Ademais, o supracitado artigo legal menciona a livre escolha de profissionais de saúde por parte dos beneficiários. Nesse contexto, a telemedicina possibilita que o beneficiário de plano com tal característica continue a ser atendido pelo profissional que escolher, esteja esse cumprindo ou não as recomendações de isolamento social. Impossibilitar a utilização do atendimento remoto significa obrigar a exposição dos profissionais, os quais por não poderem abrir mão de seu sustento, encontram-se obrigados a contrariar as recomendações impostas pelas autoridades de saúde nacionais e internacionais.

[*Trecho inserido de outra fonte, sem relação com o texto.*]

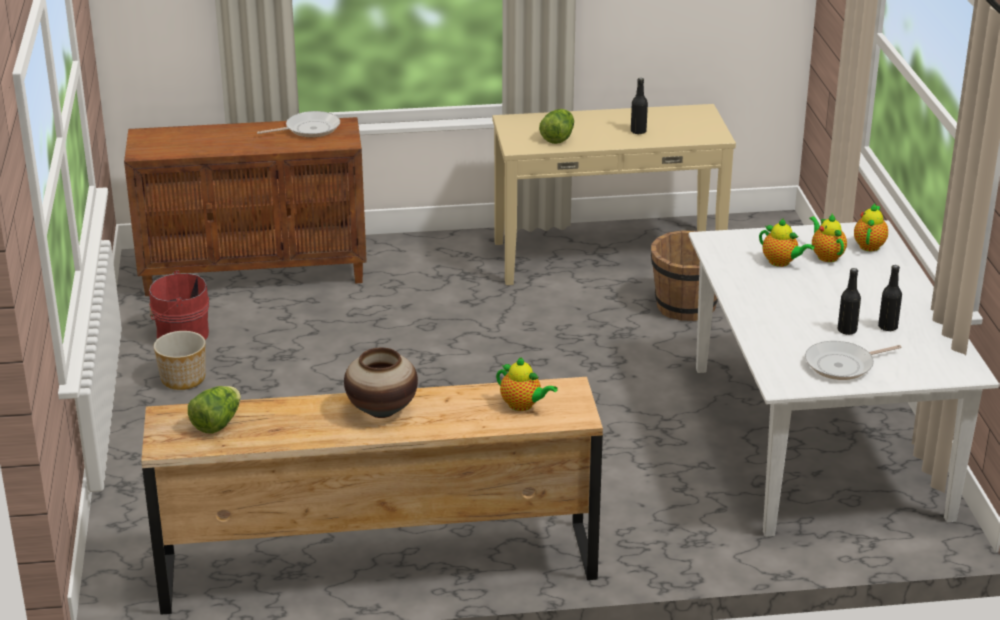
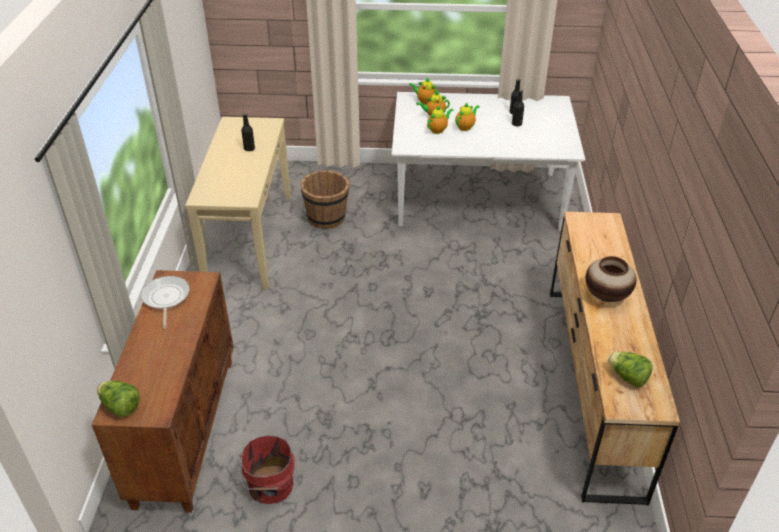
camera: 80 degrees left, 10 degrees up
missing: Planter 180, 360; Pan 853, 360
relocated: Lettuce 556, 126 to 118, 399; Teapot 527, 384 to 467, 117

Fazer barreira ao reconhecimento da telemedicina como modalidade de atendimento, durante o período de combate ao coronavírus, pode ainda ser considerado ato atentatório à 3 direitos sociais previstos no artigo 6º[8] da Constituição Federal: saúde, trabalho e segurança. Priva-se o acesso à saúde por parte do beneficiário, uma vez que esse pode acabar evitando recorrer a um médico por medo de ser infectado pelo COVID-19. Por outro lado, o incentivo à interação de profissionais e pacientes pode representar riscos à saúde de terceiros, acarretando implicações à saúde nacional como um todo, uma vez que a interação pessoal é a principal causa de propagação do vírus. Ao trabalho dos profissionais de saúde, ao passo que impossibilitados de realizarem suas atividades, uma vez que incompatíveis com as recomendações de saúde pública. Por fim, à segurança de pacientes e profissionais, que são incentivados à exposição à probabilidade de contágio para que possam atender e ser atendidos.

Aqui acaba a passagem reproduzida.